» **Exercise goal**: Only the text of the records, copied exactly, is wanted; no pictures.

---------- Available data

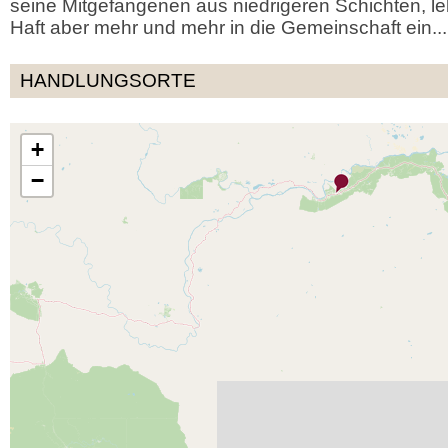
seine Mitgefangenen aus niedrigeren Schichten, le
Haft aber mehr und mehr in die Gemeinschaft ein...
HANDLUNGSORTE
+
−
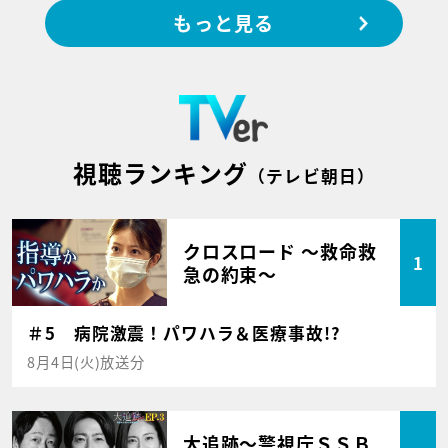
もっと見る
視聴ランキング
（テレビ朝日）
クロスロード ～救命救
1
急の約束～
＃5 病院激震！パワハラ＆医療事故!?
8月4日(火)放送分
大追跡～警視庁ＳＳＢ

--------------------

» **Written answer**:
seine Mitgefangenen aus niedrigeren Schichten, le
Haft aber mehr und mehr in die Gemeinschaft ein...
HANDLUNGSORTE
+
−
もっと見る
視聴ランキング
（テレビ朝日）
クロスロード ～救命救
1
急の約束～
＃5 病院激震！パワハラ＆医療事故!?
8月4日(火)放送分
大追跡～警視庁ＳＳＢ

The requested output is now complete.